(Beginning of Listed entries)
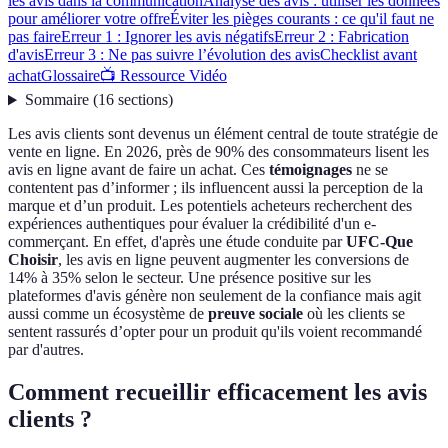
les avis dans la communication
Analyse des avis : utiliser les données
pour améliorer votre offre
Éviter les pièges courants : ce qu'il faut ne
pas faire
Erreur 1 : Ignorer les avis négatifs
Erreur 2 : Fabrication
d'avis
Erreur 3 : Ne pas suivre l’évolution des avis
Checklist avant
achat
Glossaire
📺 Ressource Vidéo
Sommaire
(
16
sections
)
Les avis clients sont devenus un élément central de toute stratégie de
vente en ligne. En 2026, près de 90% des consommateurs lisent les
avis en ligne avant de faire un achat. Ces
témoignages
ne se
contentent pas d’informer ; ils influencent aussi la perception de la
marque et d’un produit. Les potentiels acheteurs recherchent des
expériences authentiques pour évaluer la crédibilité d'un e-
commerçant. En effet, d'après une étude conduite par
UFC-Que
Choisir
, les avis en ligne peuvent augmenter les conversions de
14% à 35% selon le secteur. Une présence positive sur les
plateformes d'avis génère non seulement de la confiance mais agit
aussi comme un écosystème de
preuve sociale
où les clients se
sentent rassurés d’opter pour un produit qu'ils voient recommandé
par d'autres.
Comment recueillir efficacement les avis
clients ?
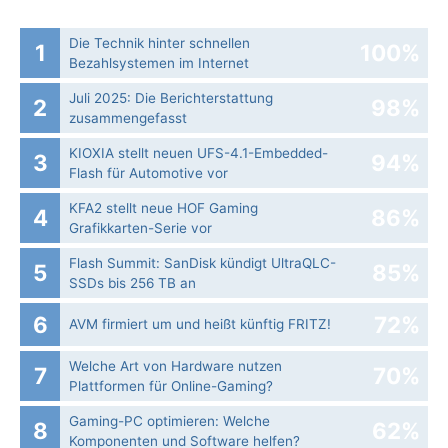
Die Technik hinter schnellen
1
100%
Bezahlsystemen im Internet
Juli 2025: Die Bericht­erstattung
2
98%
zusammengefasst
KIOXIA stellt neuen UFS-4.1-Embedded-
3
94%
Flash für Automotive vor
KFA2 stellt neue HOF Gaming
4
86%
Grafikkarten-Serie vor
Flash Summit: SanDisk kündigt UltraQLC-
5
85%
SSDs bis 256 TB an
6
72%
AVM firmiert um und heißt künftig FRITZ!
Welche Art von Hardware nutzen
7
70%
Plattformen für Online-Gaming?
Gaming-PC optimieren: Welche
8
62%
Komponenten und Software helfen?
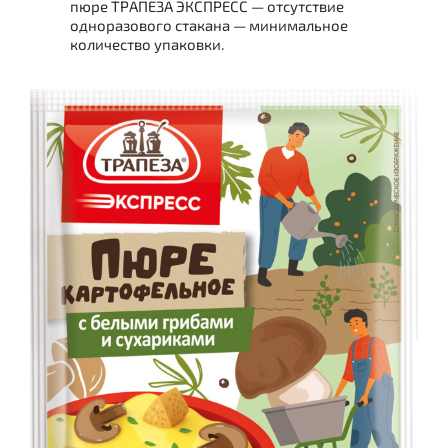
пюре ТРАПЕЗА ЭКСПРЕСС — отсутствие
одноразового стакана — минимальное
количество упаковки.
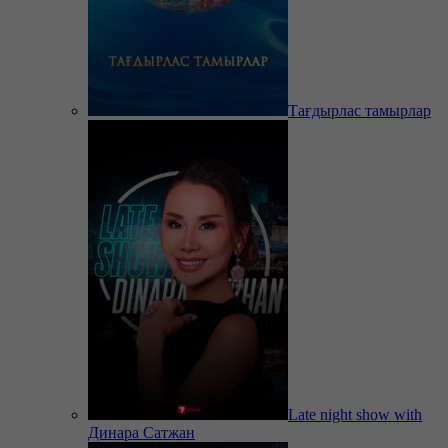
Тағдырлас тамырлар
Late night show with
Динара Сатжан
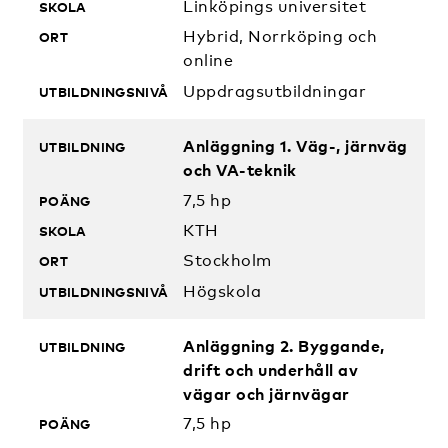
Linköpings universitet
Hybrid, Norrköping och
online
Uppdragsutbildningar
Anläggning 1. Väg-, järnväg
och VA-teknik
7,5 hp
KTH
Stockholm
Högskola
Anläggning 2. Byggande,
drift och underhåll av
vägar och järnvägar
7,5 hp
(End of Listed entries)
Within the records, in how many lines does the string "avis" occur? Give the number and no other text.

■ **Answer to the problem**:
10